While the virus has made difficult conditions worse in Somalia, Nepal and elsewhere, the situation may be grimmest in Yemen, site of what has been called the worst humanitarian crisis in the world.
“People in Yemen are still in need for the very basic things,” said Sonia Almassad, who manages two sub-offices in the U.N.’s Office for the Coordination of Humanitarian Affairs (OCHA). “[People] need water. They need food. They need health services. They need shelter, because we have a lot of displaced people. They need mattresses, blankets and so on.”
The rainy season is ongoing, displacing people in floods and causing spikes in cases of cholera and dengue fever. Yemen itself is in the middle of a disastrous civil war that began in 2015 and has contributed to a volatile security situation and extreme mass poverty.
“And then you put on top [of that] COVID-19,” said Almassad, “which makes things more difficult, much worse.”
Humanitarian responses to the crisis in Yemen have been delayed because operations take longer now and are more expensive. Distribution takes place over longer periods of time to enable physical distancing, and teams need personal protective equipment, which raises costs.
The OCHA and other U.N. agencies are struggling to find the means to continue operating in Yemen.
“Without funds, we can’t do anything,” Almassad said.
She is organizing it all from her home in Syria, where she has been working remotely since July. She spent over four months in an OCHA guest house in Hodeidah, Yemen, only able to move from room to room.
“You spend more time working, but [they are] not the same results you are hoping for,” Almassad said, describing the late work nights.
Humanitarian challenges
The task ahead of humanitarian workers is daunting.
In Somalia, Mohamud fears that heavy rains now will cause another wave of locusts. Already, the FAO expects that one in every four Somalis, or 3.5 million people, will face acute food insecurity by September.
In Yemen, three of Almassad’s U.N. colleagues recently died. The U.N. declined to say if COVID-19 was the cause. Still, she expects to return to the country in the next month.
“I know the needs are great, but I know that I can [provide] support,” she said. “Supporting people — it means a lot to me. I know what the meaning of suffering is because I lived it in my country, and so did my friends, my relatives, my people.”

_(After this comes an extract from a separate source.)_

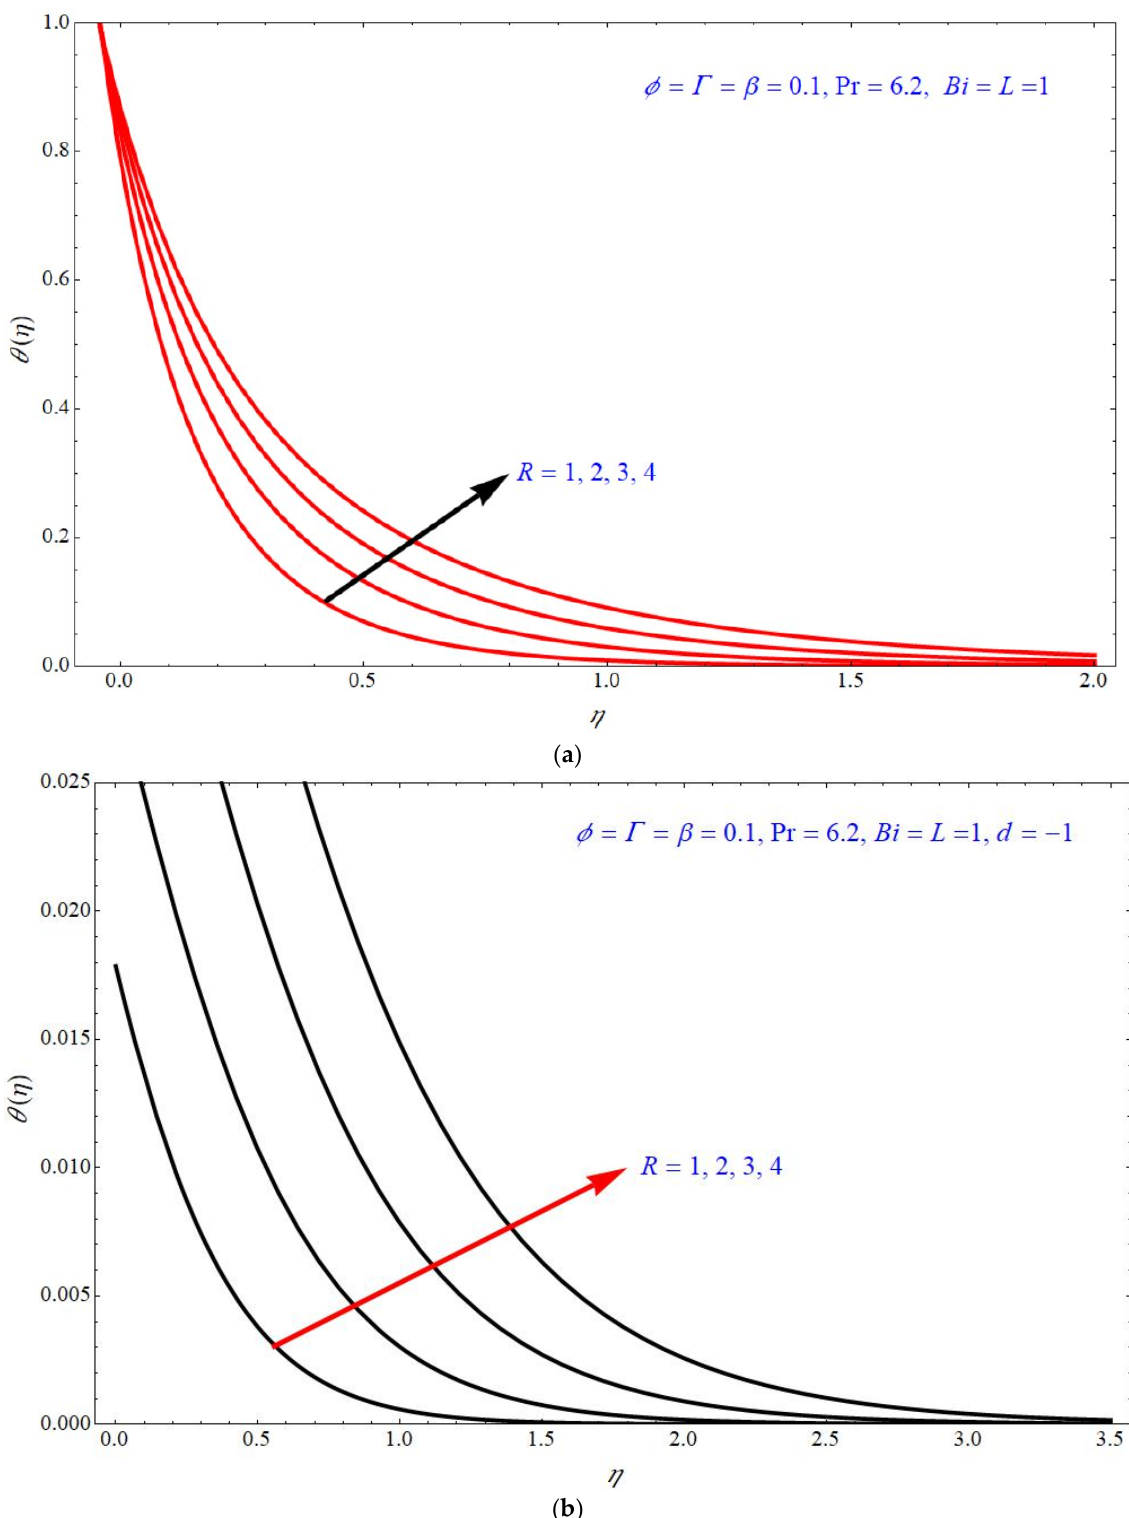
= − . Figure 5. Impact of θ ( η ) on η for various choices of R at ( a ) d = 1 and ( b ) d = −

In Nepal, Sharma appeared hopeful. The school meal program has a new set of standard operating procedures for take-home meals. The program distributed the first round in July and will continue distributing the 1,500 metric tons of food donated by the U.S. in a second round set for late September.
The program has done so well that in this year’s national budget, the Nepalese government agreed to expand its coverage from 60% to 100% of the country. The government will spend $76 million to provide meals in 70 districts, said Sharma, while the WFP in Nepal will continue supplying food to the other seven.
“When the family and the children receive this oil, fortified rice, lentils — to see that smile on the child’s face … and knowing that a child won’t go to bed tonight with an empty stomach because of [this] program, that’s extremely rewarding,” she said. “I feel so proud to be a part of this.”
The U.N.’s World Humanitarian Day is Aug. 19. It was formalized in 2009, six years after a hotel bombing in Baghdad on Aug. 19 killed 22 people.
In 2019 alone, nearly 500 aid workers were wounded, kidnapped or killed, according to the U.N. That same year, the World Health Organization reported more than 1,000 attacks against health care workers and facilities, killing 199 and injuring more than 600.
Despite the dangers presented by COVID-19, conflict and climate, the U.N. said it had aid workers in 63 countries under its Global Humanitarian Response Plan.